In a few short years since the launch of the first 4Mb flash memory card, the number of flash memory cards available for digital cameras and other devices has exploded with a number of different formats and speeds of memory card.
It’s no wonder the average person is totally baffled by this plethora of memory cards.
Not only are there different shapes (the format) and sizes such as Secure Digital (SD) Compact Flash, Memory Stick etc, but also different speed ratings.
Memory card speed is the card’s performance with regard to how quickly data can be transferred to or from it. The card speed is often stated in ‘Times’ ratings i.e. 12X, 40X etc (just as the speed of recordable CD’s and DVD’s is measured), and sometimes more specifically in megabytes per second (Mb/s).
By today’s measure, sub 20X represents a standard speed, 20X to 40X is mid-high speed and over 40X is high speed. The chart below shows the relationship between the two figures.
- 8X = 1.2 Mb/sec
- 12X = 1.8 Mb/sec
- 20X = 3.0 Mb/sec
- 25X = 3.8 Mb/sec
- 30X = 4.5 Mb/sec
- 40X = 6.0 Mb/sec
- 60X = 9.0 Mb/sec
- 66X = 10.0 Mb/sec
- 80X = 12.0 Mb/sec
- 90X = 15.0 Mb/sec
- 133X = 20.0 Mb/sec
Why do we need different or higher speeds cards?
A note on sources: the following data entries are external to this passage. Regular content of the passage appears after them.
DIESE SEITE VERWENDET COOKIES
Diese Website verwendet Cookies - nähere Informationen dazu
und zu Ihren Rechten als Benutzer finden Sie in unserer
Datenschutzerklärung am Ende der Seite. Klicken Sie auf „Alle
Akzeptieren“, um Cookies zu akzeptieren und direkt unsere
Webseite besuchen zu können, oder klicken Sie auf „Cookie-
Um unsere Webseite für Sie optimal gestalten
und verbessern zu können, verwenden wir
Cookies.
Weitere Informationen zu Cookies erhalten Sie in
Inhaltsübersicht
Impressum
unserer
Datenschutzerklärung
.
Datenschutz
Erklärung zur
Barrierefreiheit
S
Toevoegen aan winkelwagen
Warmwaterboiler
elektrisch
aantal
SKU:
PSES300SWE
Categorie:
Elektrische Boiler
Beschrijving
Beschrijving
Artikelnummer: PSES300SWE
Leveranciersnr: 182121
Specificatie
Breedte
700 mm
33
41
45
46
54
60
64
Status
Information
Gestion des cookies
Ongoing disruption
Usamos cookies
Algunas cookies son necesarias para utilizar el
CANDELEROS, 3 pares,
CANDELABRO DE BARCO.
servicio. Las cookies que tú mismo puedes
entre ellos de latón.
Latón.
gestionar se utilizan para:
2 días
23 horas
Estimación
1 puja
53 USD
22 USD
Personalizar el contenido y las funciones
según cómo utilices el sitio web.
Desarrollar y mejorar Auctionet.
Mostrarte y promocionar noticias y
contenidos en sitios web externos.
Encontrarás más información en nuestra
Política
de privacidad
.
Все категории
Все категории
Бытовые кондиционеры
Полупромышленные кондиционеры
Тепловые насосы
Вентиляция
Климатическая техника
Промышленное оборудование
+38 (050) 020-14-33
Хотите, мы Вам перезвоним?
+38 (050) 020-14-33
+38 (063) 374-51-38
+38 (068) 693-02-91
This is mainly due to the advancement of our digital devices, especially digital cameras, camcorders and music devices. As manufacturers develop higher and higher spec devices (i.e. higher resolution cameras and more intense multi-media functions), they are creating increasingly larger amounts information to store pictures, movies, music and so on.
This in turn takes longer to record onto the memory card. For example if you have ever used a high megapixel camera with a standard speed card you may have noticed the time lag between pressing the shutter button and being able to take the next picture.
This lag or delay, in most cases is caused by a slow write speed, similarly copying your photos to your PC could take time too and is caused by a slow read speed.